As explained in [15, Sect. 8], the map \(H_N\mapsto {\varvec{n}}^{\overline{\ell }}\) agrees with a \(C({\underline{\ell }})\)-Lipschitz function of the coefficients \({\varvec{G}}^{(k)}\) of \(H_N\) except with probability \(1-\exp (-cN)\). The same proof applies for \(H_N\mapsto {\varvec{n}}^{\overline{\ell },v}\) as well since the external noise variables are also Gaussian. Concentration of measure on Gaussian space now ensures that the statements above hold with exponentially high probability for each fixed \((v,v')\). Union bounding over all such pairs for small enough \(\eta \) implies the result. \(\square \)

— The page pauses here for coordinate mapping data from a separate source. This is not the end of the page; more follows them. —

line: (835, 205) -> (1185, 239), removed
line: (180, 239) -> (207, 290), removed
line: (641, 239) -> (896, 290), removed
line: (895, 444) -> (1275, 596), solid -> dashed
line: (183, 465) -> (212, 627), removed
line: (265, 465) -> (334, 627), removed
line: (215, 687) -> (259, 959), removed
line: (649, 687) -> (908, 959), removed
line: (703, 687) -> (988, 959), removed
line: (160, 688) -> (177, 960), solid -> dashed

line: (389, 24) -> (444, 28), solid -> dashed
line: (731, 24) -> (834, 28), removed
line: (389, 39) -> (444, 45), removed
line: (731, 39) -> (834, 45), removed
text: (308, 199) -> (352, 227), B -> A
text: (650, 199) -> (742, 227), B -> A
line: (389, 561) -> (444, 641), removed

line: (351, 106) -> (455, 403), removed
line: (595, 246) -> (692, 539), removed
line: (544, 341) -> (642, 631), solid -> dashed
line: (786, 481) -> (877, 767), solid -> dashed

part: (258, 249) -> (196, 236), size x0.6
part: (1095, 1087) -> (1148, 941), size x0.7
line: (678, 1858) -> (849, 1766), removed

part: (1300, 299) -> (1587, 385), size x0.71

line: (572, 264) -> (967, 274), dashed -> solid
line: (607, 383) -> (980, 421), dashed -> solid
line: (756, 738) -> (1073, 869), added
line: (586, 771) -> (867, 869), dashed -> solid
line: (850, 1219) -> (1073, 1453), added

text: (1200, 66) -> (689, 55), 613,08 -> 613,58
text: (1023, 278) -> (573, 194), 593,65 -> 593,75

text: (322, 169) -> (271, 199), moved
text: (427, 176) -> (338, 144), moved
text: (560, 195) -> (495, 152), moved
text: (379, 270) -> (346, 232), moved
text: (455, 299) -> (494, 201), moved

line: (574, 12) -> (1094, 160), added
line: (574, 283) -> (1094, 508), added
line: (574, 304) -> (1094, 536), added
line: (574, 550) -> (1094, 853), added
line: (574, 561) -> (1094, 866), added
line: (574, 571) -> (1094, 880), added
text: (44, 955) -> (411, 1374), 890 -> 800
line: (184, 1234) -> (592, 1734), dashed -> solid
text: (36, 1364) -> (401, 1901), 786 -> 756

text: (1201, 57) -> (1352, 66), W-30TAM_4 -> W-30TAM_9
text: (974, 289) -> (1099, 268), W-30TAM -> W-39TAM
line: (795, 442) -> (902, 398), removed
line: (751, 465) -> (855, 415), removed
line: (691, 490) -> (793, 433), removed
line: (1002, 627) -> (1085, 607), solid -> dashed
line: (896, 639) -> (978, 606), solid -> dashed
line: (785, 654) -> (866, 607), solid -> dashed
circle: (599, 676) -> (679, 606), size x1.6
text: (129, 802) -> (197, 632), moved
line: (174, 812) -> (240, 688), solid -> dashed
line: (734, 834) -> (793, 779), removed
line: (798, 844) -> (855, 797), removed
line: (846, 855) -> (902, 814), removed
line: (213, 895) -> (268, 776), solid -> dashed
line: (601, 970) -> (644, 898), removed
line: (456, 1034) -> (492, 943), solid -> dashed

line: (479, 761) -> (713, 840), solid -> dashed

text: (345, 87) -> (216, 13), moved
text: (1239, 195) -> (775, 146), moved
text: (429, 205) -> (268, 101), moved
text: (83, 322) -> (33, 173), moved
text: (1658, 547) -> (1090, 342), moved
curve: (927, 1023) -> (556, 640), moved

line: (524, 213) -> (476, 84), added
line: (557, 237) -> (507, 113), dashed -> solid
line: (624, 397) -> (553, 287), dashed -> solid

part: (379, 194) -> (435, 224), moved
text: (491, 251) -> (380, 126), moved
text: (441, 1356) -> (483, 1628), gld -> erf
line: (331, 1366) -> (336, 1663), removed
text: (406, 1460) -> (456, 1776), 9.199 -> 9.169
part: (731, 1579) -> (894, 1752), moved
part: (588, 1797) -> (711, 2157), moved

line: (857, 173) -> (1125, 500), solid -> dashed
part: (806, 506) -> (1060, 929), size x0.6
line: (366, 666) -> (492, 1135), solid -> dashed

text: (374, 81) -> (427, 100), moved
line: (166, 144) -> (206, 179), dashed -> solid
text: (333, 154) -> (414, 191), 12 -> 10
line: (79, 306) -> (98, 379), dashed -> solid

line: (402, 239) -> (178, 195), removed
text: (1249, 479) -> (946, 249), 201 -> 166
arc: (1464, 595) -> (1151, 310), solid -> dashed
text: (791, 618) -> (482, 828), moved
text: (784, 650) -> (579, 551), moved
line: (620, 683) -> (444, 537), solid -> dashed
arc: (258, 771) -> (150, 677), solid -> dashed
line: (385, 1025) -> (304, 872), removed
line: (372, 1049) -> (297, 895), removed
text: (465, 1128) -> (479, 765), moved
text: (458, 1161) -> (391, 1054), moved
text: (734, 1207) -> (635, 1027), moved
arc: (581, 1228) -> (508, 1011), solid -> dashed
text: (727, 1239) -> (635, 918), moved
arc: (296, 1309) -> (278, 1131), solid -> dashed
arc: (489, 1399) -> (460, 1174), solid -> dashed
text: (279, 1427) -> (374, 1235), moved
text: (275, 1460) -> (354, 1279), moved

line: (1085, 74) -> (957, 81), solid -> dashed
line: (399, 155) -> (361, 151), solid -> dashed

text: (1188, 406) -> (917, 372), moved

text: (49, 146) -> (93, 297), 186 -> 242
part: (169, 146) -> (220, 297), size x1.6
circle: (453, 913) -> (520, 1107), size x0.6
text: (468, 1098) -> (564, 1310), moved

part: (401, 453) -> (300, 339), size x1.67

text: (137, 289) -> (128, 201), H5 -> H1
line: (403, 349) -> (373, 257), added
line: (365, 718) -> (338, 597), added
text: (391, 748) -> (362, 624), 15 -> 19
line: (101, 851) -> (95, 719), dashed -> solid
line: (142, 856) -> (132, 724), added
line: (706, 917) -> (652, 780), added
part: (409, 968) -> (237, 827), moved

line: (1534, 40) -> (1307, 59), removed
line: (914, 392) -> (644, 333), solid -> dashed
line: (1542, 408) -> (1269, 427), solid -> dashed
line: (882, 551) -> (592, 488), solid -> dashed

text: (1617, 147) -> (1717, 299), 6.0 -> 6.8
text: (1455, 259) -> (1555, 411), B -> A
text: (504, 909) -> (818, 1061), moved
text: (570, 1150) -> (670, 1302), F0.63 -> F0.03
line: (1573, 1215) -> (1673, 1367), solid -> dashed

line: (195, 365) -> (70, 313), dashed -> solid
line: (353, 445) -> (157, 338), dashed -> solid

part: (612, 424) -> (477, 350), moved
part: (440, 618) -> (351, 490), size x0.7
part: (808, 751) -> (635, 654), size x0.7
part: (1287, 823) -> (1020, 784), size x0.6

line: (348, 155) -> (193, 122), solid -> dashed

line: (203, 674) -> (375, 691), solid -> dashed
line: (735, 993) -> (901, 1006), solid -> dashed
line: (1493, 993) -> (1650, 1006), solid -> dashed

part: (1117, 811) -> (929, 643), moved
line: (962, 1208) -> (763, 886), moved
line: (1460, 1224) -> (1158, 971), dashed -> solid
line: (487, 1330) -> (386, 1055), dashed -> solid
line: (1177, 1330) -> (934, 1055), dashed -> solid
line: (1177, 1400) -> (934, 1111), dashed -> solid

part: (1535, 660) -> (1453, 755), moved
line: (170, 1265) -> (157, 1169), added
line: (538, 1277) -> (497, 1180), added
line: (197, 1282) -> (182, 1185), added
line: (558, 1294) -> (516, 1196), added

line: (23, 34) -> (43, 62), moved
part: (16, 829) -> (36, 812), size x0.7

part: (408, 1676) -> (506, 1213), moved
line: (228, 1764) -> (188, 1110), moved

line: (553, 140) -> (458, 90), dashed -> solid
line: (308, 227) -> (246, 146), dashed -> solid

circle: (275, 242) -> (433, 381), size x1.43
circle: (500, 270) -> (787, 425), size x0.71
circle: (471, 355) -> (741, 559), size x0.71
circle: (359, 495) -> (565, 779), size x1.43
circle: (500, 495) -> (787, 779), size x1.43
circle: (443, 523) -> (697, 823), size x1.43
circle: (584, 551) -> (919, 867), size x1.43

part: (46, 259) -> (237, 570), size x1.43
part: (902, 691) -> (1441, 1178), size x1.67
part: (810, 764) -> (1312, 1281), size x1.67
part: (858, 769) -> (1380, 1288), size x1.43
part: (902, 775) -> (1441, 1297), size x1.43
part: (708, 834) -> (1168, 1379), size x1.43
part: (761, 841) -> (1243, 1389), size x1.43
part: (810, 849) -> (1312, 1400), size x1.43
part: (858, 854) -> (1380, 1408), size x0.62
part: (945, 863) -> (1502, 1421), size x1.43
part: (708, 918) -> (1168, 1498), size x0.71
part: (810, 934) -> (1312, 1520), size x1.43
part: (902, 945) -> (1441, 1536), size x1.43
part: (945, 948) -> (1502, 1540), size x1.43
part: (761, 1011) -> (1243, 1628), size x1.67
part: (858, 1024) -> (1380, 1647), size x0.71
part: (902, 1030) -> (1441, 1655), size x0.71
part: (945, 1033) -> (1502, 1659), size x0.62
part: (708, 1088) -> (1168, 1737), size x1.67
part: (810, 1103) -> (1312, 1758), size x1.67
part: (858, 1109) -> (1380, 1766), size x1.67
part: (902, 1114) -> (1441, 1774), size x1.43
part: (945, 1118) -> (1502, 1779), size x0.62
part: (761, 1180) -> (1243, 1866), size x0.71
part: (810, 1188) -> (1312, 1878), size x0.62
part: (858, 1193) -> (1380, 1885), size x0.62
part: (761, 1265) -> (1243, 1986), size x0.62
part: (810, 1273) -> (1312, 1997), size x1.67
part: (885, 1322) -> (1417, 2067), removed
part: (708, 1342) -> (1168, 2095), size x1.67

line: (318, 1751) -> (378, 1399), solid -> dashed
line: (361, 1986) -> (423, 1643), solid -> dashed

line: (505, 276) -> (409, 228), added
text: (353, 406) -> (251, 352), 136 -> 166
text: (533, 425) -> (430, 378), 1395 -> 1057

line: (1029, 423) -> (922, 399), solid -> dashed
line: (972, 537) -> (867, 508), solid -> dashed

In particular, the last conclusion in (3.19) shows that all \(\exp (\eta N)\) constructed points have pairwise distance at least \(\delta \sqrt{N}\) for \(0<\delta <1-q_{m-1}\). Thus for any sub-solvable model, with high probability there are exponentially many \(\sqrt{N}/C(\xi )\)-separated approximate critical points. This is a converse to the main result of [17], where we show that strictly super-solvable models enjoy a strong topological trivialization property which rules out such behavior.

Remark 3.3

An alternative to branching IAMP, which is very natural from the point of view of our companion work [16], is to slightly perturb \(H_N\) to a \((1-\eta )\)-correlated function \(H_N^{(\eta )}\). Concentration of measure implies that the overlap

$$\begin{aligned} \vec R\big ({\mathcal {A}}(H_N),{\mathcal {A}}(H_N^{(\eta )})\big ) \end{aligned}$$

concentrates exponentially around a limiting value \(R_{\delta ,{\underline{\ell }},\eta }\in {\mathbb {R}}^r\). We expect that taking \(\eta \rightarrow 0\) with \(\delta ,{\underline{\ell }}\) in a suitable way enables \(R_{\delta ,{\underline{\ell }},\eta }\approx \Phi (q)\) for any desired \(q\in [q_1,1]\). This corresponds to the fact that p(q) for \(q\in [q_1,1]\) for any \((p,\Phi ;q_0)\) maximizing \({\mathbb {A}}\). However this approach seems more cumbersome to analyze explicitly.

Remark 3.4

The construction in this section shows the quenched existence of \(\exp (\eta N)\) well-separated approximate critical points for strictly sub-solvable models. In [17, Theorem 5.15] we use this fact to prove the number of exact critical points is exponentially large in expectation. However we are unable to prove the quenched (i.e. high-probability) existence of \(\exp (\eta N)\) exact critical points in strictly sub-solvable models. Showing that this is the case, or more generally identifying the quenched exponential order of the number of critical points, is an interesting direction for future work.